* [What you should do]:
Put every line of the data below, from the one containing "Is Correct the majority of the pie?" through the end, into a numbered list, skipping blank lines and leaving out the pictures.

*** Opening of Exercise data ***

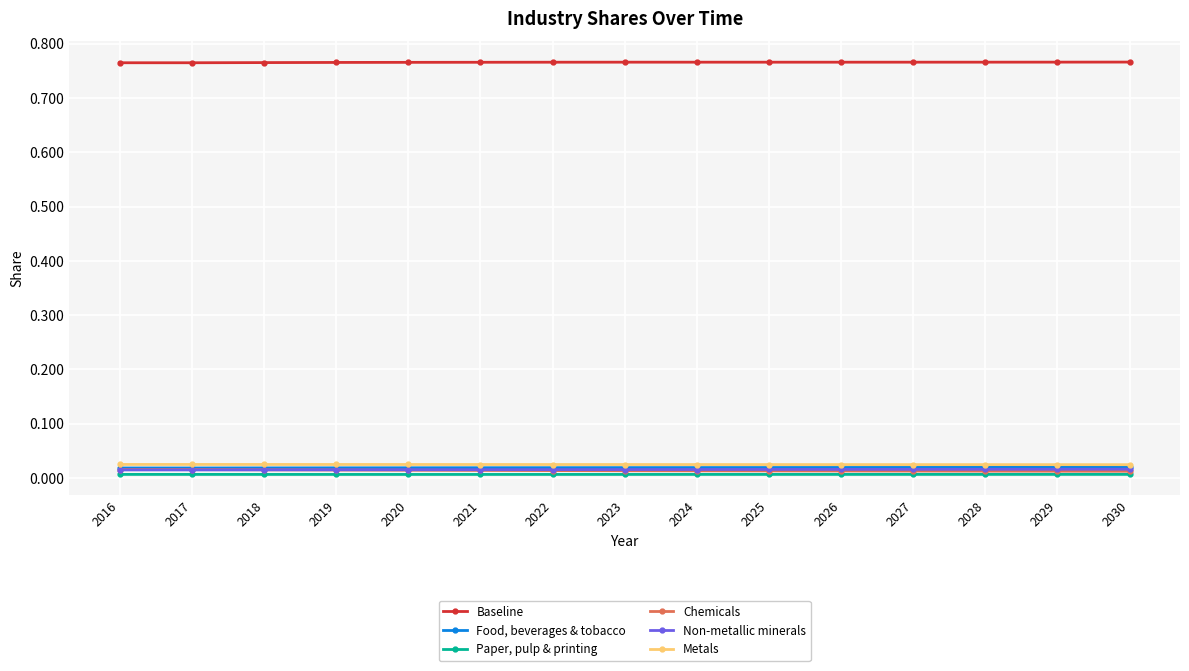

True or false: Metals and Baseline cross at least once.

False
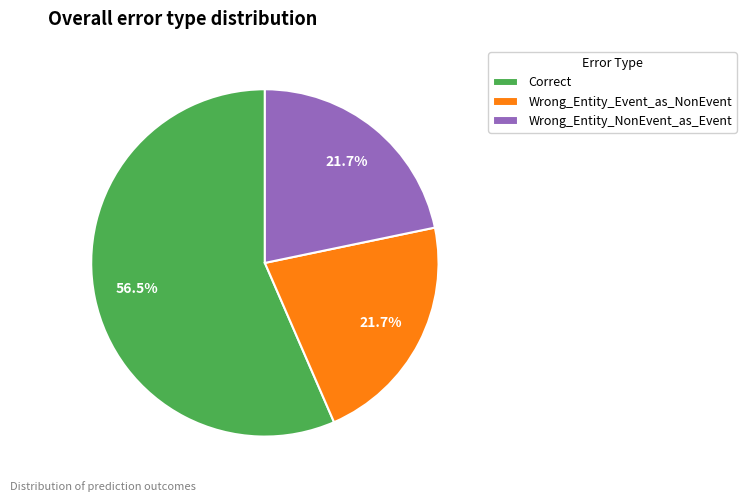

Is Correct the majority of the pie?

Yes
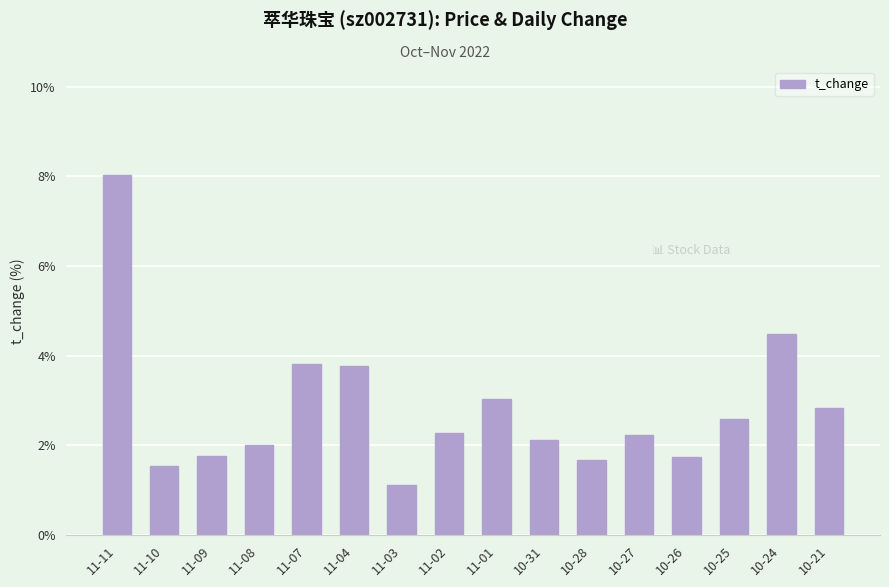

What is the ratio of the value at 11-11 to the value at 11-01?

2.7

*** Close of Exercise data ***

* [Output of the exercise]:
1. Is Correct the majority of the pie?
2. Yes
3. What is the ratio of the value at 11-11 to the value at 11-01?
4. 2.7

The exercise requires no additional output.